In a perplexing manner, athletic pursuits have paralleled this unbridled obsession. Whilst the public clamors for its confused emaciated image of the perfect body, but leaves the fruits of an educated mind to rest, it lustfully pushes itself toward a myriad of complex and potentially life-threatening surgeries. Mirroring this, the modern athlete of today, now chooses the path of least resistance, or more appropriately begs and hunts for short-cuts that are not there. Choosing the seemingly easy route, whether that be in exercise selection or illegal performance enhancing drugs – the impact of this has pushed the course of athletes off-base on the road to disappointment.

True athletic accomplishments come from the development of the solid formation of generalized and diverse athletic abilities in conjunction with an iron will as noted previously as the Renegade wheel of conditioning. It will serve you like a foundation of proverbial bricks and mortars, an impenetrable structure in which all future development and specific skills to be laid upon.

The failure of most exercise programs or lets say a common omission is simple the first step and the possession of overriding themes and concepts of training. Training should not simply be done to train but to teach the body to move in the manner it was meant to. Muscular development occurs vis-à-vis the purposeful teaching of the proper bio-mechanical co-ordination of movement. In line with the Renegade concepts of training this extends to the management of stabilization as it pertains to the withstanding, propelling and re-directing of force with joint and core strength and ensuring proper postural alignment. Therefore as we cut through the complexities of training we see that “core” of expertise lays the central concern of proper postural alignment and core strength.

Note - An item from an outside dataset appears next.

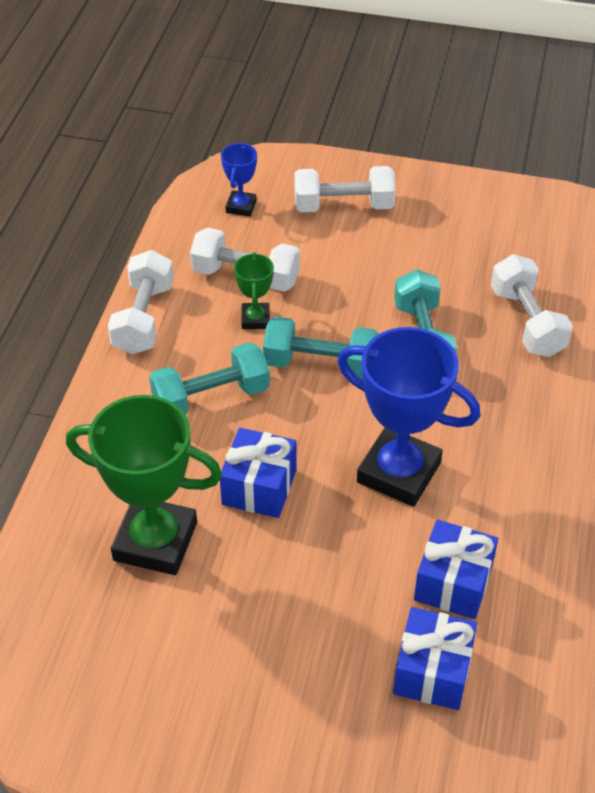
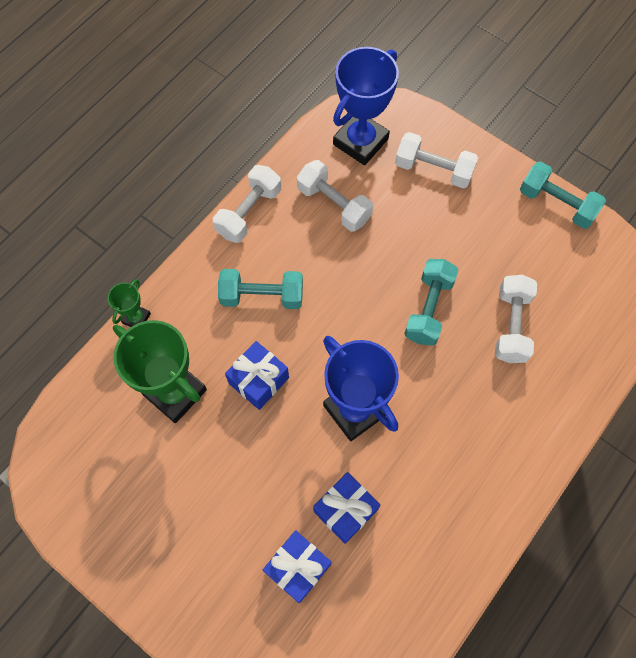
camera: 25 degrees right, 20 degrees up
(241, 206) = (360, 142): blue trophy -> blue trophy, size x2.07
(255, 319) = (322, 244): green trophy -> green trophy (136, 318)
(320, 364) = (347, 300): turquoise dumbbell -> turquoise dumbbell (556, 204)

While numbers are chased in weight rooms for either athletic or aesthetic reasons – the route to do so is through the establishment, or more aptly put – the perfection of postural alignment. Teaching the body to work in the most efficient manner it was meant to and eliminating imbalances in strength and range of motion. However in the modern gym facility, in lieu of more challenging weight bearing movements that will impact upon the core, range of motion and postural alignment, the exercise enthusiast and the athlete alike have been sold quick-fix solutions. These “solutions” in a peculiar twist of fate are in fact leading to a myriad of problems, injuries and unattained performance goals. Yet this is what makes the Xvest such an extraordinary and rare exercise tool. It is not a technical skill to be learnt, such as performing an Olympic lift or even a unique medium such as a kettlebell and nor does it involve debates regarding various training systems. Simply it is the perfect medium to increase weight-bearing loads on the core in both active exercise or passively wearing during your day.

By re-enforcing proper movement with the use of the Xvest you are unequivocally strengthening the core in the most direct and simple manner possible and with that be on the way to attaining your goals.